— Texto extraído —

* * * *

Imagem da passeata contra a guitarra elétrica (1967). À direita, é possível ver Elis Regina, Jair Rodrigues, Gilberto Gil e Edu Lobo, grandes nomes da MPB na época.
Uma noite em 67 ilustra o desenvolvimento do rock no Brasil e a contemporânea queda da MPB enquanto estilo, visto que alguns artistas estavam mais abertos às influências estrangeiras tanto no que dizia respeito ao estilo musical quanto em termos de ideologia e contestação ao status quo. O desenvolvimento musical da década seguinte é minuciosamente descrito no documentário recomendado a seguir.
2. Rock Brasil 70 – Viagem progressiva, de Ana Paula Minari, Bruno Rizzato Rodrigues, Guilherme Machioni, João Figueiredo, Tábata Porti e Thiago Mourato (2013)
O rock progressivo brasileiro é um dos estilos menos comentados nas rodas de conversa a respeito de música nacional. Os que o conhecem são poucos; além disso, boa parte das discografias já saíram de catálogo, o que torna mais difícil ainda o contato com artistas do gênero.
Com o objetivo de trazer à luz o que foi o progressivo nacional, suas influências e sua relevância, Rock Brasil 70 mostra entrevistas feitas com os principais nomes do gênero ainda vivos, que expuseram as dificuldades pelas quais passaram na época de gravação de seus discos e na produção dos shows. Essas dificuldades decorriam de dois principais problemas: primeiro, a defasagem técnica no que diz respeito aos aspectos de gravação, produção e mixagem de discos; músicos como Guilherme Arantes comentam o atraso do Brasil na produção de LPs e na elaboração de instrumentos musicais de qualidade, ressaltando que o que era produzido no estrangeiro era muito melhor, contudo mais caro; segundo, vale lembrar que o rock progressivo brasileiro floresceu no decorrer da Ditadura Militar; logo, muitos artistas da época tiveram suas canções submetidas à censura, que as consideravam subversivas.

* * * *

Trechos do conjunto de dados
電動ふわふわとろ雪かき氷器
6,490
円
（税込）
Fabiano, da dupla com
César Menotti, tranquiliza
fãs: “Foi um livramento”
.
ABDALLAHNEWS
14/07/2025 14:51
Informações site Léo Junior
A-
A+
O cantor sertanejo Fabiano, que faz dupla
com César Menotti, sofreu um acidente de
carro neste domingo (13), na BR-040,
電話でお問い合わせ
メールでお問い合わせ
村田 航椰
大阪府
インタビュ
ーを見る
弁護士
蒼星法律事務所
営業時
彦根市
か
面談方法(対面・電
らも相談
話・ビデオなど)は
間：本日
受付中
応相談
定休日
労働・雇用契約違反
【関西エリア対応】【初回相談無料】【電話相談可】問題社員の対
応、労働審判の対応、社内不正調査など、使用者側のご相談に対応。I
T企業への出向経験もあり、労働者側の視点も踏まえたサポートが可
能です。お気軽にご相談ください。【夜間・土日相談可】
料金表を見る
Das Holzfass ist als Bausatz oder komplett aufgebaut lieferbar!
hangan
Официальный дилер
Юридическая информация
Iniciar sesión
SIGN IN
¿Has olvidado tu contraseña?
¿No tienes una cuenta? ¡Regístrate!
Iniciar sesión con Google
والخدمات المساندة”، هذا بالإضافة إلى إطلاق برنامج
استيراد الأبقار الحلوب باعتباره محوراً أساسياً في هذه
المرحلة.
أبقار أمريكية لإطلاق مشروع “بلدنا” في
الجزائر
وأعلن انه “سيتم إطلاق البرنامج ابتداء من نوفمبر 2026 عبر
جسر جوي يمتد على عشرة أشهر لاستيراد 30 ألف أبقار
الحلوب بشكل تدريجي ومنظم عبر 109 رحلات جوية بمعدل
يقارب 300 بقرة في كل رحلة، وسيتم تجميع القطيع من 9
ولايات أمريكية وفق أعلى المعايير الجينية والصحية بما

* * * *

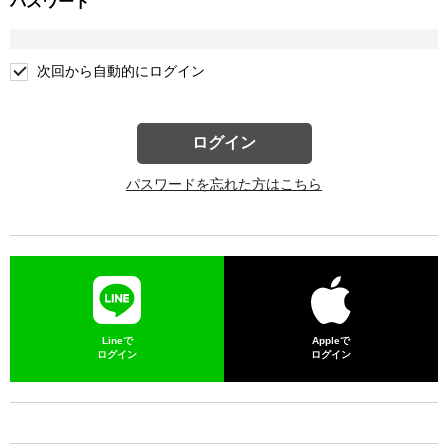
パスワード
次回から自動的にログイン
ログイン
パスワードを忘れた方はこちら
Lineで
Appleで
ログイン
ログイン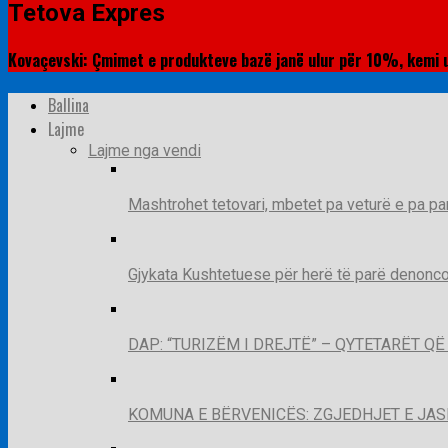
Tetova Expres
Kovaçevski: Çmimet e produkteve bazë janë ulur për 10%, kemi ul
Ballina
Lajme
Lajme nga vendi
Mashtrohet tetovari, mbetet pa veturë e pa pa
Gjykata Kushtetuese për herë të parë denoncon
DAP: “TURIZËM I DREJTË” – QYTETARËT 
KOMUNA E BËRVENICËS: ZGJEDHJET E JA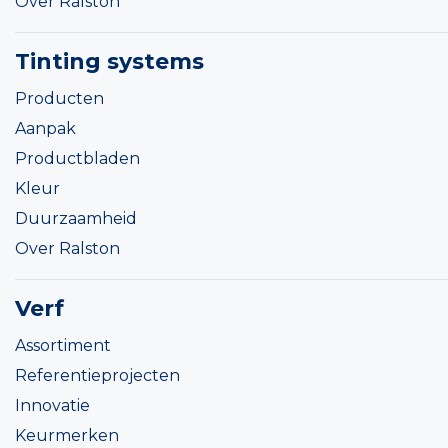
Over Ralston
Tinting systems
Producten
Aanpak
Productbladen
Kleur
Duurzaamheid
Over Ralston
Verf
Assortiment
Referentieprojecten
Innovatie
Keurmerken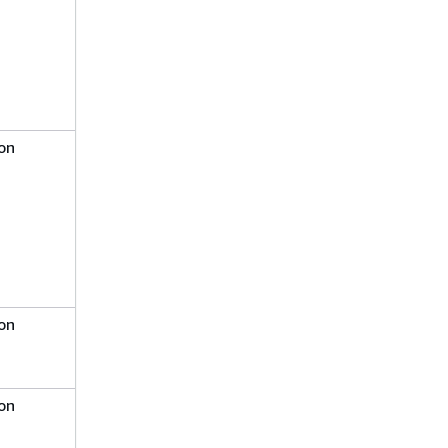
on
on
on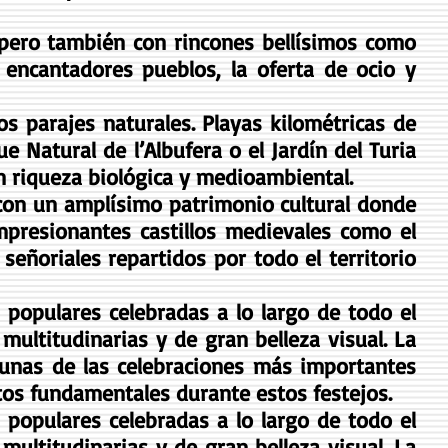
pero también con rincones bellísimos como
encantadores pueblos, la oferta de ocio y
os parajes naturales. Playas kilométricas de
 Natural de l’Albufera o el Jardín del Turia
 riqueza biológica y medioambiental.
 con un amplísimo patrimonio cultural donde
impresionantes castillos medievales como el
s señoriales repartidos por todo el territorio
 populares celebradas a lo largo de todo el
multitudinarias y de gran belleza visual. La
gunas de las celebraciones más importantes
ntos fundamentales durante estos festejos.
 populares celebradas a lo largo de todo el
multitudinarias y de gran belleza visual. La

* * * *

— Tarefa 1 —
Segundo o texto sobre o rock brasileiro, em que período o rock progressivo brasileiro floresceu?
— Tarefa 2 —
Transcreva do texto sobre o rock brasileiro o trecho que começa nas palavras "Com o objetivo" e termina em "as consideravam subversivas.".
— Tarefa 3 —
Quais são todas as pessoas que o texto sobre o rock brasileiro cita como responsáveis pelo documentário Rock Brasil 70 – Viagem progressiva?

— Resposta 1 —
No decorrer da Ditadura Militar.

— Resposta 2 —
Com o objetivo de trazer à luz o que foi o progressivo nacional, suas influências e sua relevância, Rock Brasil 70 mostra entrevistas feitas com os principais nomes do gênero ainda vivos, que expuseram as dificuldades pelas quais passaram na época de gravação de seus discos e na produção dos shows. Essas dificuldades decorriam de dois principais problemas: primeiro, a defasagem técnica no que diz respeito aos aspectos de gravação, produção e mixagem de discos; músicos como Guilherme Arantes comentam o atraso do Brasil na produção de LPs e na elaboração de instrumentos musicais de qualidade, ressaltando que o que era produzido no estrangeiro era muito melhor, contudo mais caro; segundo, vale lembrar que o rock progressivo brasileiro floresceu no decorrer da Ditadura Militar; logo, muitos artistas da época tiveram suas canções submetidas à censura, que as consideravam subversivas.

— Resposta 3 —
Ana Paula Minari, Bruno Rizzato Rodrigues, Guilherme Machioni, João Figueiredo, Tábata Porti e Thiago Mourato.